* EXERCISE GOAL:
Pictures in the listing should not be copied. Reproduce, word for word, each line from the one holding "www.weeronline.nl" through the final line.

* GIVEN RECORDS:

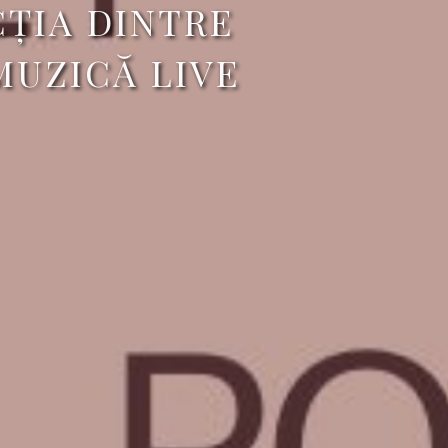
ȚIA DINTRE
MUZICĂ LIVE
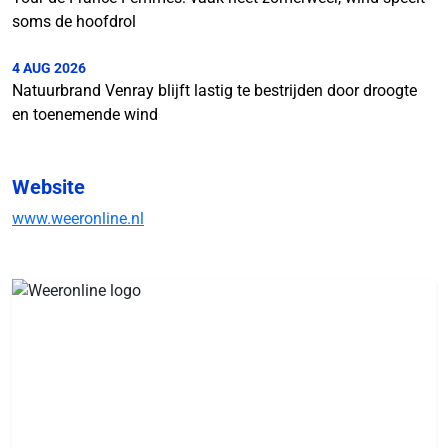
soms de hoofdrol
4 AUG 2026
Natuurbrand Venray blijft lastig te bestrijden door droogte
en toenemende wind
Website
www.weeronline.nl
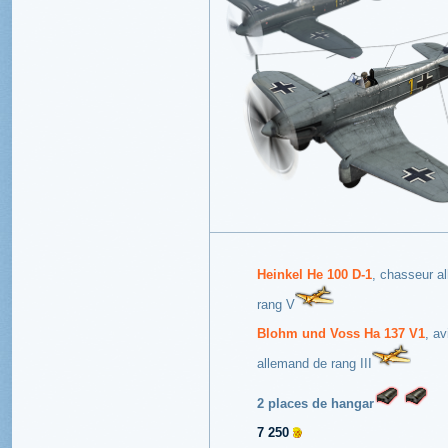
Heinkel He 100 D-1
, chasseur a
rang V
Blohm und Voss Ha 137 V1
, av
allemand de rang III
2 places de hangar
7 250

* RESPONSE:
www.weeronline.nl
Heinkel He 100 D-1
, chasseur a
rang V
Blohm und Voss Ha 137 V1
, av
allemand de rang III
2 places de hangar
7 250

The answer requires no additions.